Andrew Tridgell’s rsync utility is widely used for pushing files around between servers. Anyone can copy files across the network, what makes rsync special is that it compares the files on each end and only transfers the differences, instead of pushing the whole file across the wire when only a few bytes need to be updated.
We use rsync to backup servers every single day, though we recently found a few big files where rsync was going to take an eternity to perform what should’ve been several hours of work. So, we busted out the butterfly nets and went to catch us some bugs.
rsync in a nutshell
Most servers don’t change a great deal on a day to day basis, so transferring just the differences is a very smart way to perform nightly incremental backups. You just copy yesterday’s image and update the small parts that have changed, and rsync is the perfect tool for this.
A newer development in our backups is use of the btrfs filesystem, which we talked about a little earlier this year. One of btrfs’ killer features is copy-on-write snapshots, which effectively give you copies for free and only stores the changes when you modify data. In normal usage, rsync makes a new copy of the file with the changes applied, but this defeats btrfs’ copy-on-write benefits. To make this right, we use the
--inplace option, which tells rsync to write directly to the original file, letting btrfs work its magic.
Assuming that a relatively small proportion of your data changes every day, what this lets you do is store many backup snapshots while only consuming modest amounts of diskspace. This is especially important for heavy hitters, such as database servers.
Using –inplace changes things
An inplace copy can be problematic because the changes on the receiving side are non-atomic. If you cancel the operation in the middle of a transfer, the destination will only be partially written and can’t be rolled back. This is fine for backups, but it points to rsync needing to change its behaviour when referring to reused chunks of data.

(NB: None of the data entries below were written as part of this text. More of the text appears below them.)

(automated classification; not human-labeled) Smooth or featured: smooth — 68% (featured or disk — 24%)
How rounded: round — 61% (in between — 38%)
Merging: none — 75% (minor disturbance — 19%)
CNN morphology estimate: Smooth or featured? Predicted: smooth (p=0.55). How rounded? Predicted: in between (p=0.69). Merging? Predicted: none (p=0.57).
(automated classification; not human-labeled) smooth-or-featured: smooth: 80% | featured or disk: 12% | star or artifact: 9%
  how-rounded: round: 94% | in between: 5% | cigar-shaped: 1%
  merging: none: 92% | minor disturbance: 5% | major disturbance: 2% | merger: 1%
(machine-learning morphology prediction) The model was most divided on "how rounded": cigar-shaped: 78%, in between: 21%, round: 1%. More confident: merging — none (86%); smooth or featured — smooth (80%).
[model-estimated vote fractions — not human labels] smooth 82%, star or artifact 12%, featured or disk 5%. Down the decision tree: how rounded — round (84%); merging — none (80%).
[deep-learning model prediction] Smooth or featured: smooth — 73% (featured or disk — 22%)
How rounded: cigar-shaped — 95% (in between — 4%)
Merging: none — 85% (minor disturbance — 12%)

To give an example, imagine a file containing chunks of data A, B, C and D. File 1 contains these chunks in order, and already exists on the receiving end. File 2 exists on the sender’s end and contains the same chunks, but in reverse order, DCBA.
Now imagine that we want to copy File 2 to File 1. In normal operation, rsync will populate a temporary file with the necessary data, and replace the target file with the temporary file once it’s completed. It’s very efficient because we don’t even need to send any real file data across the wire, so long as we have room to build the temporary file on the receiving end.

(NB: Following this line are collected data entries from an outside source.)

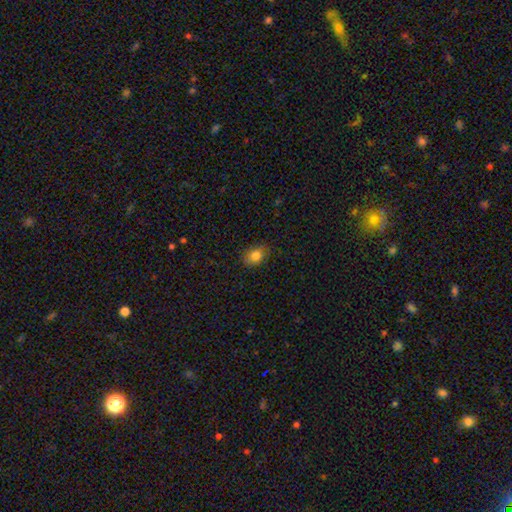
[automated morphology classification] A smooth galaxy with no disk features (80%) that is in between round and cigar-shaped (58%). Merging: none (82%).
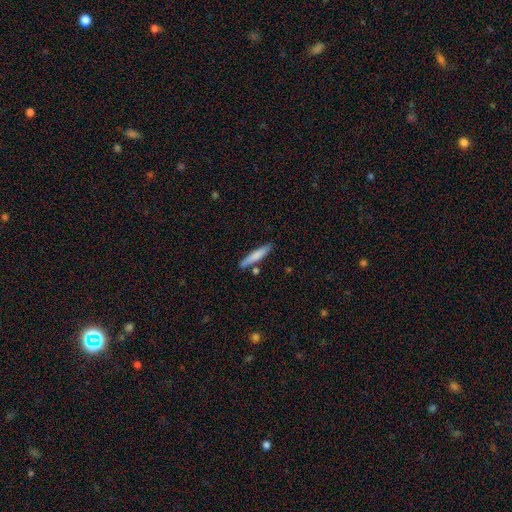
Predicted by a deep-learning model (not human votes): A smooth galaxy with no disk features (75%) that is cigar-shaped (89%).

Vote fractions:
- Smooth or featured? smooth: 75% / featured or disk: 19% / star or artifact: 6%
- How rounded? cigar-shaped: 89% / in between: 9% / round: 1%
- Merging? none: 81% / minor disturbance: 11% / merger: 6% / major disturbance: 2%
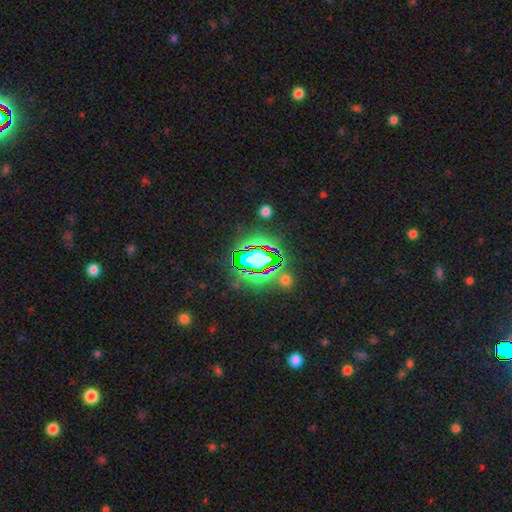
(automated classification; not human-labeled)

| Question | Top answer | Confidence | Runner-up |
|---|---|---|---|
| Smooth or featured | star or artifact | 80% | smooth (12%) |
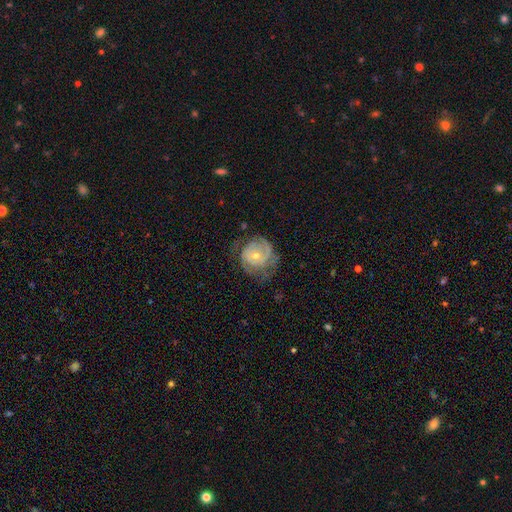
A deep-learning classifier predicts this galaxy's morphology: type=featured or disk (80%); edge-on=no (98%); bar=no (74%); spiral arms=yes (93%); winding=tight (64%); arm count=2 (47%); bulge=small (56%); merging=none (61%).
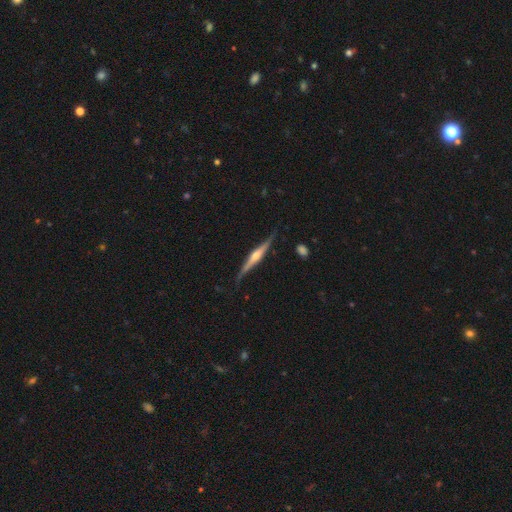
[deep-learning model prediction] A featured or disk galaxy (78%) viewed edge-on (98%) with a rounded central bulge (86%).

Vote fractions:
- Smooth or featured? featured or disk: 78% / smooth: 17% / star or artifact: 5%
- Edge-on disk? yes: 98% / no: 2%
- Edge-on bulge? rounded: 86% / boxy: 8% / none: 6%
- Merging? none: 82% / minor disturbance: 14% / major disturbance: 3% / merger: 2%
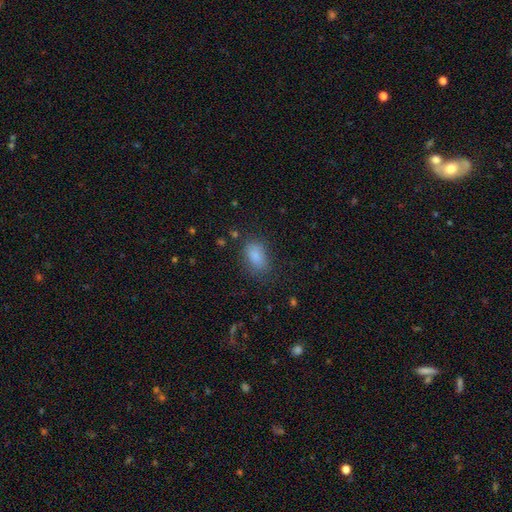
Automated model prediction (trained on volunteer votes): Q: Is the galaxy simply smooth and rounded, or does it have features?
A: smooth — 85%.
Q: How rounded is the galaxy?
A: in between — 87%.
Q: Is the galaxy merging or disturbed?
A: none — 75%.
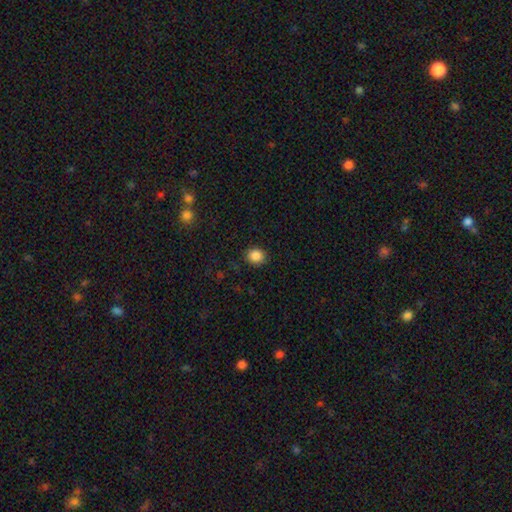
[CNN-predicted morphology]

So far so good, what’s different about using
--inplace? When data is written inplace, earlier parts of the destination file are unavailable to later parts of the same file (they’ve already been overwritten). The resultant operations looks something like this:
It’s not ideal, but gets the job done without turning this into an NP-hard compsci problem. rsync can reuse some of the data on the receiving end, and then needs to re-send the data for the latter half of the file. rsync is able to keep track of which chunks are still “available” and figure it out for us.
Things get interesting when we start thinking about how to transfer this knowledge across the wire.
Building a hash table
If you’re a regular reader you’ll recall that we talked about a hash DoS attack against btrfs a little while ago. Some of those details are going to sound quite familiar.
During the initial negotiation, the receiver builds a hash table representing its copy of the data, and transmits it to the sender. When the sender starts scanning its copy of the data, it checks whether the receiver already has a particular chunk by looking-up the hash table and directing it to use the data it already has, or sends new data to the receiver. To match blocks of data that don’t perfectly align with the chunk size, rsync also uses a rolling checksum on the sender’s side that is calculated for every byte.
This sounds like a lot of work, but the rolling checksum is efficient to calculate, and checking for matches in the hash table is usually a fast operation. Mostly, it’s considered more efficient to calculate lots of checksums because the network is assumed to be slow and costly.
That’s a normal file. The chain in each bucket is very shallow, and the buckets are all roughly the same size, so performance is fast and consistent. Now what about a special file, like a big cat picture? A reeeeeally big cat picture, with lots of redundancy in the middle.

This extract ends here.